The hallmark of the prevention program is its comprehensive approach to assessing and managing both traditional and novel risk factors that contribute to heart and vascular disease, with the goal of preventing or delaying the onset of an initial cardiovascular event, such as a heart attack.

“Most people believe you don't need to see a cardiologist until you develop angina or have had a heart attack. As a preventive cardiologist, my interest is in identifying and modifying predictors of risk in people who have not yet had a cardiac event,” said Kurtz, assistant professor of Medicine and director of the cardiovascular prevention program.

In addition, the clinic will care for patients with established cardiovascular disease to reduce recurrent cardiovascular events and decrease mortality. All patients will benefit from comprehensive, evidence-based cardiovascular screening and diagnostic testing, as well as from advanced assessment of unique risk factors using blood tests and non-invasive imaging techniques.

If initial screening or symptoms warrant further testing, patients will have access to the latest imaging technology, such as coronary CT angiography and cardiac MRI.

Kurtz, who completed her residency and fellowship at Vanderbilt, spent a year at the Brigham and Women's Hospital in Boston in the Division of Preventive Medicine working on the Women's Health Study.
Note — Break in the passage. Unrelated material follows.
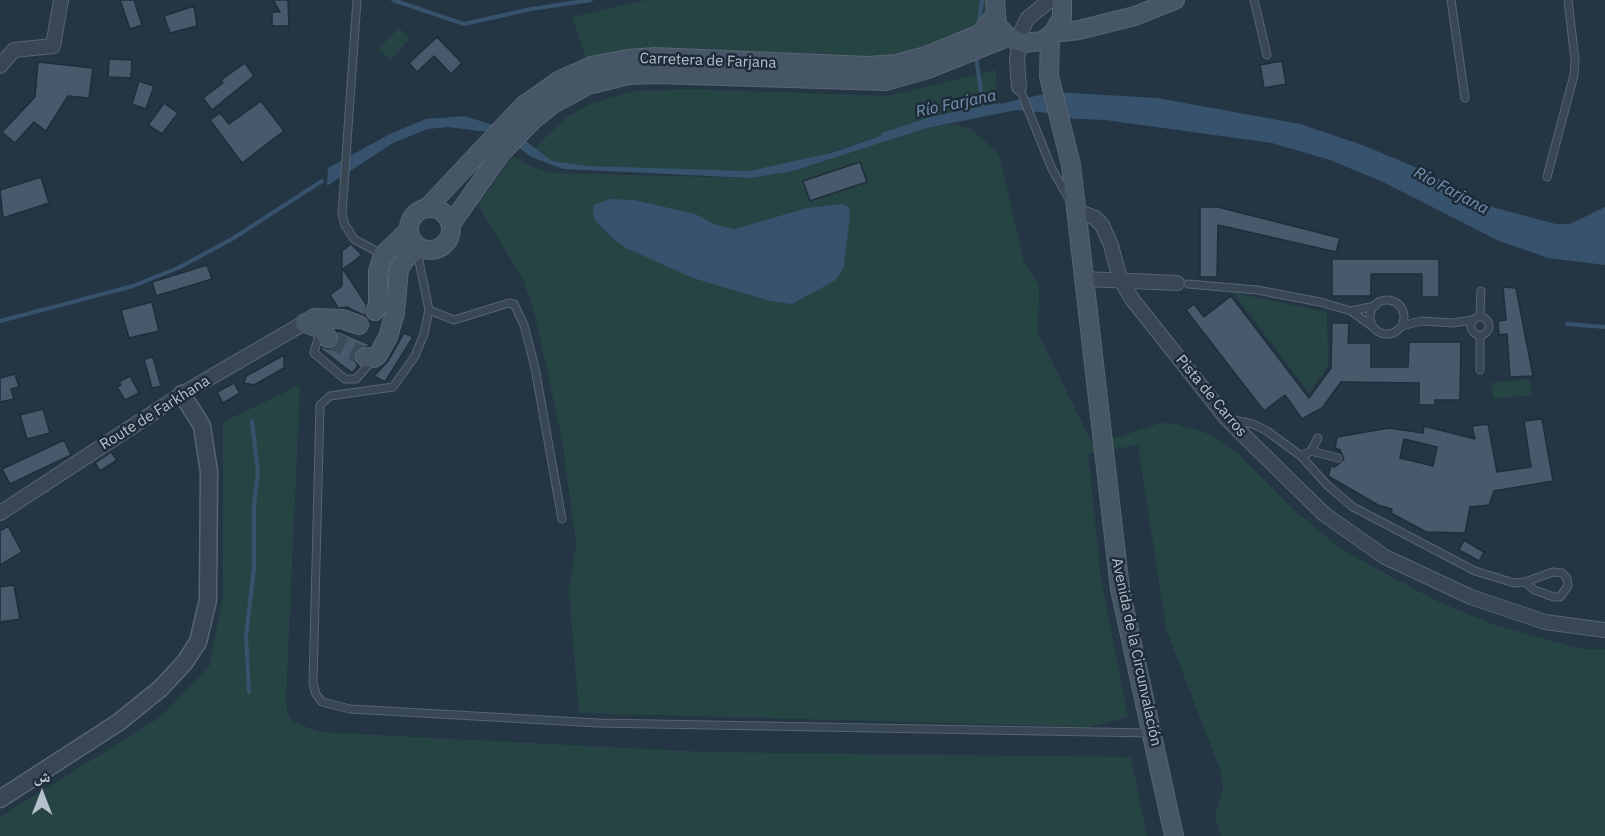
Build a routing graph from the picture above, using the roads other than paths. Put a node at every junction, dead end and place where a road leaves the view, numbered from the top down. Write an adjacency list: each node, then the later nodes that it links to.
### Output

Her research there evaluated the influence of serum biomarkers on cardiovascular risk in postmenopausal women.

“Clinical research within the Vanderbilt cardiovascular prevention program will primarily focus on helping clarify the role of inflammatory and thrombotic factors and other biomarkers in the development of atherosclerosis and the vulnerability of plaque to rupture,” Kurtz said.

“Within the Vanderbilt community, we have, to our great advantage, several international leaders with expertise in related modifiers of cardiovascular health,” said C. Wright Pinson, M.D., M.B.A., associate vice chancellor for Clinical Affairs and chief medical officer. “Under Dr. Kurtz's direction, and with the collaboration of these leaders, Vanderbilt will set the standard for preventive cardiology."

In addition to its clinical patient care and research components, education of patients and the public will be a major focus of the program. The program offers consultations with a registered dietitian and an exercise physiologist, and multidisciplinary collaboration with other subspecialty physicians as needed.

“We plan to establish long-term relationships with our patients,” Kurtz said. “Our goals are early detection and management of cardiovascular risk factors using personalized lifestyle and medical management to reduce each patient's lifetime risk of cardiovascular disease.”